The interesting part is that, in announcing the poll results, the newscasters don’t seem to make that connection. We are presented with evidence of shifting public opinion but no real insight on why the shift has taken place. Why should this news warm the cockles of conservatives’ hearts? The public is unhappy with the legislation that they have been instrumental in bringing about. They have consistently demagogued on this issue from the very beginning. And with their titular ally Joe Lieberman – a man who avidly supported their presidential ticket last year and addressed their national convention, Zell Miller style – they have ensured that this legislation will be, at best, weak-as-dishwater reform, and, at worst, a sop to the insurance companies to the tune of millions of new customers and a federal license to print money, in essence. That is something people clearly don’t want. And that makes the conservatives happy. (In fact, it’s very similar to the type of “reform” McCain proposed during the campaign and what Romney implemented in Massachusetts.) They see it as Obama’s failure, and that to them means success.
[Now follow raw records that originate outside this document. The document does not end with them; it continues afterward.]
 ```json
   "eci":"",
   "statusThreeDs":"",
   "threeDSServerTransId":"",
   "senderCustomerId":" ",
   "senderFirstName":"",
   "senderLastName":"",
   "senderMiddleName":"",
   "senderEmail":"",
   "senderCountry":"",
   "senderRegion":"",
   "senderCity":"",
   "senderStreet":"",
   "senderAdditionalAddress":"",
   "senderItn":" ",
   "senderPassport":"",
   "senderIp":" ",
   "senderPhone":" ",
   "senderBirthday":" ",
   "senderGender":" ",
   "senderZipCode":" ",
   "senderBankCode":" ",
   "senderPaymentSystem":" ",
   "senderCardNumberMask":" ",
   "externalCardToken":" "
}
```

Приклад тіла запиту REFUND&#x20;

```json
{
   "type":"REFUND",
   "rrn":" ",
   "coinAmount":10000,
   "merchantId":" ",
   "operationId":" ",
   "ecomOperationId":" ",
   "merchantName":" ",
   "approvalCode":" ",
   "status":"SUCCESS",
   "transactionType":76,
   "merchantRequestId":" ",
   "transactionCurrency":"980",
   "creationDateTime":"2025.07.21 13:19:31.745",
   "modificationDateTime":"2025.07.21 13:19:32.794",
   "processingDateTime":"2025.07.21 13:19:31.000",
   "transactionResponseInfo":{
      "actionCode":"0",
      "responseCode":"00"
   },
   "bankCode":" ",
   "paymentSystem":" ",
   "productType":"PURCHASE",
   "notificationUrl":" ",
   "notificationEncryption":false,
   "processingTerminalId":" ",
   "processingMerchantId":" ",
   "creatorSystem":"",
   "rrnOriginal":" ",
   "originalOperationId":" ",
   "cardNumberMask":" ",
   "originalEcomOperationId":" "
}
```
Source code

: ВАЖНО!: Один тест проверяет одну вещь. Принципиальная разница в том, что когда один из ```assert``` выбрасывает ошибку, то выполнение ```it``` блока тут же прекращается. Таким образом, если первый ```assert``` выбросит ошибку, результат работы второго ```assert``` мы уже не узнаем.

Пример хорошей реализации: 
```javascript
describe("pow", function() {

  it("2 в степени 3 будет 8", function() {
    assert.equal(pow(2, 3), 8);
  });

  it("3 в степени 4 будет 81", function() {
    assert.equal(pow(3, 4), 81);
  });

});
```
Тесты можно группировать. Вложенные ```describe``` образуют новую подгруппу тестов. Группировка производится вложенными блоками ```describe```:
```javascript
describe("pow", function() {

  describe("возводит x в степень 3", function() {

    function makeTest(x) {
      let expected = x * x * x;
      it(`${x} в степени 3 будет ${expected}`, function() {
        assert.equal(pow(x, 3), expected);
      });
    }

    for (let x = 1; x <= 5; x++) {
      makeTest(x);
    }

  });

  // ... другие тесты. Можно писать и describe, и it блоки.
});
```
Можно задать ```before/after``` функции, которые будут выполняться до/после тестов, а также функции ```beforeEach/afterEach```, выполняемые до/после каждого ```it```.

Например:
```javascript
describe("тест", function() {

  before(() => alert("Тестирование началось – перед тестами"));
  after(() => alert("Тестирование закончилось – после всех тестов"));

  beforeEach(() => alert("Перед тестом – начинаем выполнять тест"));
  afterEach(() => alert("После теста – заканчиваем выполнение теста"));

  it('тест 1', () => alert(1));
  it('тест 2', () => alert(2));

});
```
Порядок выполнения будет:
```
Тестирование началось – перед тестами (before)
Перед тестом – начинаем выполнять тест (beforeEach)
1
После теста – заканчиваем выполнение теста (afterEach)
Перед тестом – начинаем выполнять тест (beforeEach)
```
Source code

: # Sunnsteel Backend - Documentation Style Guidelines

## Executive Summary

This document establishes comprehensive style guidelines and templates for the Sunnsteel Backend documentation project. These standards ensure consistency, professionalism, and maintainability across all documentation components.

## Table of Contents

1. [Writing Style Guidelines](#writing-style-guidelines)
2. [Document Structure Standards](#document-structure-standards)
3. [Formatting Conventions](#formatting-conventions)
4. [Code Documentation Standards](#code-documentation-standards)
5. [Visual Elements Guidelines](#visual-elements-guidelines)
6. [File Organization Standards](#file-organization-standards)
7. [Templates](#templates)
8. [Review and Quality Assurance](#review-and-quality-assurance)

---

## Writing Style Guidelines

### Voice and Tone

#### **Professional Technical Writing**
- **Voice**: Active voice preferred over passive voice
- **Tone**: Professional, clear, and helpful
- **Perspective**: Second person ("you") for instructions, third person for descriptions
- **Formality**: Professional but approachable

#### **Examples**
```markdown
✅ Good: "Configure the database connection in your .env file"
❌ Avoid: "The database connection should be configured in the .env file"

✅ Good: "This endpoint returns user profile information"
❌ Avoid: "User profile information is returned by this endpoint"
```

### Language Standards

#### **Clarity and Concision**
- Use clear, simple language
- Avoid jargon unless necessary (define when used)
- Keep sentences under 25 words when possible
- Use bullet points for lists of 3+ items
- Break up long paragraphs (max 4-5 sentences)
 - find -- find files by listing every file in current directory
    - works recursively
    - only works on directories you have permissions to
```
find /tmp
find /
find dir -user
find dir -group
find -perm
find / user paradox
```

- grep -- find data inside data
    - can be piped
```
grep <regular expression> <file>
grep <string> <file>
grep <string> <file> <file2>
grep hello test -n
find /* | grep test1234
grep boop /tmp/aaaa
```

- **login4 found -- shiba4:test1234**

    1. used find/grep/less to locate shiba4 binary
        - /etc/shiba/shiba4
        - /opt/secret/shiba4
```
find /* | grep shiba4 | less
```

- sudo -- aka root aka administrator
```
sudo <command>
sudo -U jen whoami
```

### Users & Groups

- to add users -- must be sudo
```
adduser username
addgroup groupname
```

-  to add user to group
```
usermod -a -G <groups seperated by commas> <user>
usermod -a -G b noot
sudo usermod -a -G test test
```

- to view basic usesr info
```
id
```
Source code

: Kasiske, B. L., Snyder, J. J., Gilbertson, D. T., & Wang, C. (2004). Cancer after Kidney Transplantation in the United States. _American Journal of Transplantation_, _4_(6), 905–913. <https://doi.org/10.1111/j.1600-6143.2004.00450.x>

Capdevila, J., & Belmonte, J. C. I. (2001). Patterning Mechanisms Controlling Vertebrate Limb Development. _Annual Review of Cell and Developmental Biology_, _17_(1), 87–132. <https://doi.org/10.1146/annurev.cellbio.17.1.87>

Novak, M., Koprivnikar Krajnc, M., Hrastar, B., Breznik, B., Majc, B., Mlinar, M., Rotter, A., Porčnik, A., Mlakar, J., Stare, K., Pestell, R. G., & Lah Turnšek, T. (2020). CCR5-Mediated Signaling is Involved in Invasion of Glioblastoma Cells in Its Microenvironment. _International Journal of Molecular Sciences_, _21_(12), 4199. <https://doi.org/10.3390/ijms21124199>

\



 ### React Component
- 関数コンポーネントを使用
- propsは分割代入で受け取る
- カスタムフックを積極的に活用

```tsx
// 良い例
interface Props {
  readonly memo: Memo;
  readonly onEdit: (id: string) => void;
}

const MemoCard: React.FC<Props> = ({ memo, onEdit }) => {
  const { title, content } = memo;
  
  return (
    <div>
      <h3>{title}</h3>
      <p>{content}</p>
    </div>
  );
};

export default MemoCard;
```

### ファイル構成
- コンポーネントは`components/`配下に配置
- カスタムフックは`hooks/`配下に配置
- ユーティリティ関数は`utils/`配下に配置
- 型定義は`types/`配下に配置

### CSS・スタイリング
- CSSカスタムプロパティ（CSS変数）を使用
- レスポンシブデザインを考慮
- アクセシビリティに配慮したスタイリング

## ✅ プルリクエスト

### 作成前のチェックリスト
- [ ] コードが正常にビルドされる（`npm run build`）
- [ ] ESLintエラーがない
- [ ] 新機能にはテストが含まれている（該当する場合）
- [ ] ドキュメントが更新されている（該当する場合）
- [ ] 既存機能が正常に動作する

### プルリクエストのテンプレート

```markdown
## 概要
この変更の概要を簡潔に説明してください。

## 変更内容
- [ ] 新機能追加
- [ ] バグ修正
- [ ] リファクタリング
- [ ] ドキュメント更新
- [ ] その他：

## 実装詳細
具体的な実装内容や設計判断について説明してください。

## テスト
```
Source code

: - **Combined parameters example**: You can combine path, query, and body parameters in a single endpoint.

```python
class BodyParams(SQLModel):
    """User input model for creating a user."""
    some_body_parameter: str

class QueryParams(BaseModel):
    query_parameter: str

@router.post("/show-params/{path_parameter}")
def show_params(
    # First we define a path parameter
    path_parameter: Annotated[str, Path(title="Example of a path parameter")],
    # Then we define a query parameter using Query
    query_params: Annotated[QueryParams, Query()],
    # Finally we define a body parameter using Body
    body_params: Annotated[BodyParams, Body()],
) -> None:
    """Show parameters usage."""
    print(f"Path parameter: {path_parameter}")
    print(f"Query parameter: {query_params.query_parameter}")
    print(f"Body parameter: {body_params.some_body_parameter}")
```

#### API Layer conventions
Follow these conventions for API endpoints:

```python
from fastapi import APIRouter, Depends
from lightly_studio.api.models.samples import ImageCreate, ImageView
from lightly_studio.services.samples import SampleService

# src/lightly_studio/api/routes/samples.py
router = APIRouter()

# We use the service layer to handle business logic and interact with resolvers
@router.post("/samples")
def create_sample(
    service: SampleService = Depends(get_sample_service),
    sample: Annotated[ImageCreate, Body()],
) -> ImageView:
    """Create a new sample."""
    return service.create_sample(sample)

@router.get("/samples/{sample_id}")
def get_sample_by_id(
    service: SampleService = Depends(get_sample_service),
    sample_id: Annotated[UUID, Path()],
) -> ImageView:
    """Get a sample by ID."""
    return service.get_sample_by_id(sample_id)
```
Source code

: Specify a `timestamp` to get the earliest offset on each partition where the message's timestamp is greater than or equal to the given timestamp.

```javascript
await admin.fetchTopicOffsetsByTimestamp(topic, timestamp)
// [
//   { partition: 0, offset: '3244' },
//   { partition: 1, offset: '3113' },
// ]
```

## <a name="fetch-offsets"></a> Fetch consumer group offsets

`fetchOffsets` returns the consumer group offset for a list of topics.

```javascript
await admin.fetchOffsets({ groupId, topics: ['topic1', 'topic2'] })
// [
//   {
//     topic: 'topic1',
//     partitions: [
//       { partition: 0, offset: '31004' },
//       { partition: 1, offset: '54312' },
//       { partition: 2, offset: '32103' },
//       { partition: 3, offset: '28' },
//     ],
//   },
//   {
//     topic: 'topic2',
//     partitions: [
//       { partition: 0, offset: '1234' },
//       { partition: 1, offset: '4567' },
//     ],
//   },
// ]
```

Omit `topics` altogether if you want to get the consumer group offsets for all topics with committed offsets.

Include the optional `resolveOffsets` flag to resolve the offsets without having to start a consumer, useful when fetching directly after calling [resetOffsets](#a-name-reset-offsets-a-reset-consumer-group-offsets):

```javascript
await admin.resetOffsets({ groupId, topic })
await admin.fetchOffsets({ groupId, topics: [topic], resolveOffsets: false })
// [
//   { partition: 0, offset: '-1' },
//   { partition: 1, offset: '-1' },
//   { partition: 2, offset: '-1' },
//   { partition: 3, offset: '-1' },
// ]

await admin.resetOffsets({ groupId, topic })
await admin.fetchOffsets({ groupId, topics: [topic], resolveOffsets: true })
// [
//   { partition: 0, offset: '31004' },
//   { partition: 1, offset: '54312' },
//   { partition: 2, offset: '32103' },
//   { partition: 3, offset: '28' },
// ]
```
Okay, so… look at the poll again. Something like 55% of those surveyed say the country is going in the “wrong direction.” What the hell does that mean? Wasn’t it going in the wrong direction last year as well, under Bush? Are we to assume that this means that a majority wants to elect Republicans, the folks who work tirelessly for the failure of the kind of health reform most people support (e.g. single payer, public option, Medicare expansion)? If this is like most political polls, it’s just a simple question – is the country moving in the right direction: yes, no, undecided. It seems as though, as with support for the war, there is an expectation on the part of those being polled that all one needs to do is vote every two years, sit back, fold your arms, and wait for the change to come in the mail. A portion of that is, I would guess, a function of how disconnected most  respondents feel with the policy…. Yeah, war is bad, but I don’t have to fight it, so go for it. Yeah, being grievously ill without health coverage is bad, but it probably won’t happen to me, so leave everything the way it is.

Part of it, though, almost has to be growing cynicism with a political system that seems incapable of translating the will of the electorate into solid, progressive policy.